Example items to definitely document:
2) Data flows: How does data enter and exit the system? Does it come in from a file, terminal, etc? What path does it take to an exit (printer, file, offsite processor)? Which programs touch the data and in what ways do they touch it (input, processing, reporting?)?

3) Data descriptions: What does each field represent, in terms that are language neutral? In other words, what does the data field mean and how do I access it (again language neutral)? If it has some kind of code numbering, define all the codes and what they represent.

4) Workflow processing: Again in language neutral terms, what am I doing to the data at each step? What is the process involved in reporting the data at each step? This is as close to direct program documentation you will get in most cases, but again we want the non-obvious, not what can easily be figured out. Program 1 does A, B & C; Program 2 does E, F, and G, etc.

5) Program dependencies: What programs get called by other programs (DLLs, widely used in-house OBJects & LIBraries, standard utilities)? What data files are required at each step? What other resources are required for the program to work correctly (DB up and running, DB IDs, certain user ids, certain permissions, web server in the case of web apps, runtimes in the case of interpreted languages)?
This basically your system trouble-shooting section - your external requirements so the programs run properly.

6) Detail documentation: This is where you would document the specific program processes that would NOT be clear upon inspection of the program.
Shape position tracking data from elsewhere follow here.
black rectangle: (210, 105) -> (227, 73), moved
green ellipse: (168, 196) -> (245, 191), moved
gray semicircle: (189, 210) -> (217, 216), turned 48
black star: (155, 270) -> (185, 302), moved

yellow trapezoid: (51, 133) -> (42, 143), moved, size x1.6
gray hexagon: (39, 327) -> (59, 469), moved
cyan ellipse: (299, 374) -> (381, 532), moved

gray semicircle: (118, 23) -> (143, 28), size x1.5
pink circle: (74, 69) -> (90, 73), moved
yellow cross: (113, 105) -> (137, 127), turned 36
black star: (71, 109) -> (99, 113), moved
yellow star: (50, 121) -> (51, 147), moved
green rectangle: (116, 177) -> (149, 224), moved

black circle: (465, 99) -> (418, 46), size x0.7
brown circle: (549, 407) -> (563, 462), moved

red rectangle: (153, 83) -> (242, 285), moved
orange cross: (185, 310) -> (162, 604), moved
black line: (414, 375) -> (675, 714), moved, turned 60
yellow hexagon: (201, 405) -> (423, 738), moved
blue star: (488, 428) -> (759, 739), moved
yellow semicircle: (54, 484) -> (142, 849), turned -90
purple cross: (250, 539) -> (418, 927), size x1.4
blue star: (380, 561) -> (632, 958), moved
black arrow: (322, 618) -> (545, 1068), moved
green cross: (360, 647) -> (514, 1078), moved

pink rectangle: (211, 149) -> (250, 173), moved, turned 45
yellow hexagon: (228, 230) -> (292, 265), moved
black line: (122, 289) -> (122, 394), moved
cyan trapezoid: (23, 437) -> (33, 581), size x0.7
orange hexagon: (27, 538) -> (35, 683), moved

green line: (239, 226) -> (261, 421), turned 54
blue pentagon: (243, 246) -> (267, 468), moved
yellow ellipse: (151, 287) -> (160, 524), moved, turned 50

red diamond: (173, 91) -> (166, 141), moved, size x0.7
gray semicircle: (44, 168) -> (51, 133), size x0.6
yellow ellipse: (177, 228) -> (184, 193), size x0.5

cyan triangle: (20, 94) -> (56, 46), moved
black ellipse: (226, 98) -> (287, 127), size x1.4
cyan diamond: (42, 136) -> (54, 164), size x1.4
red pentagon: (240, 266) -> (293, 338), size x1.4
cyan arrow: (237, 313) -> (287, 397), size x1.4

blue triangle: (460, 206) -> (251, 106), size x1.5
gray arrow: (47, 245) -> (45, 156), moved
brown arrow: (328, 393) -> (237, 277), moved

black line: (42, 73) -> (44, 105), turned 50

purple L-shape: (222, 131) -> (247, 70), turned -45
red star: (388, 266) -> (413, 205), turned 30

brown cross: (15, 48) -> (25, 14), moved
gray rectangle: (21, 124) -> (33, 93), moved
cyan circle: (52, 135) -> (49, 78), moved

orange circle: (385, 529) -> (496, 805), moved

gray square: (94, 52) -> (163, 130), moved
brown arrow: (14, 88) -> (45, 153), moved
You would not document specifically each step, but the things that are overly complex in logic (example: I did a couple of data-driven logic programs which required thorough documentation of logic because the function was not obvious to others) or requirements (example: edit checks on data). This should be very minimal in most cases.

Hope this helps you some.
 
And take a look at Sandcastle for class/function documentation. I've had decent success with it.

> MS has an initiative that looks promissing:

>


I vote for Sandcastle too. And of course the necessary companion:

Phil Hegedusich
Senior Programmer/Analyst
IIMAK
-----------
A virtual machine ate my accounting data. I transferred it to a physical box, then I beat it to smithereens with a sledgehammer. I feel better.
 
you're not making sense fill. Iy(s like you'r talkint to yourself ;-).

Christiaan Baes
Belgium

My Blog
 
If you are writing this documentation for other developers, I would also suggest putting some descriptive comments in your source code. Put a descriptive block at the beginning of each code module with a brief rundown of the purpose of the code module, a block at the beginning of each procedure/function to explain the purpose of the procedure/function, and then sprinkle in some one or tow liners to explain certain blocks of code or lines of code that may not be obvious.
 
Chrissie said:
you're not making sense fill. Iy(s like you'r talkint to yourself

A judicious use of the quote tag would have helped.

But, yes, I do talk to myself. And sometimes I answer back.
 
I think code of the application is well doucmented

AlexCause does CodeDoc works for vb.net?
 
I don't believe it does, I think that the website would say for sure.

You say the code is well documented. Is it done using the XML Comments (I think these were not added to VB.net until 2005?)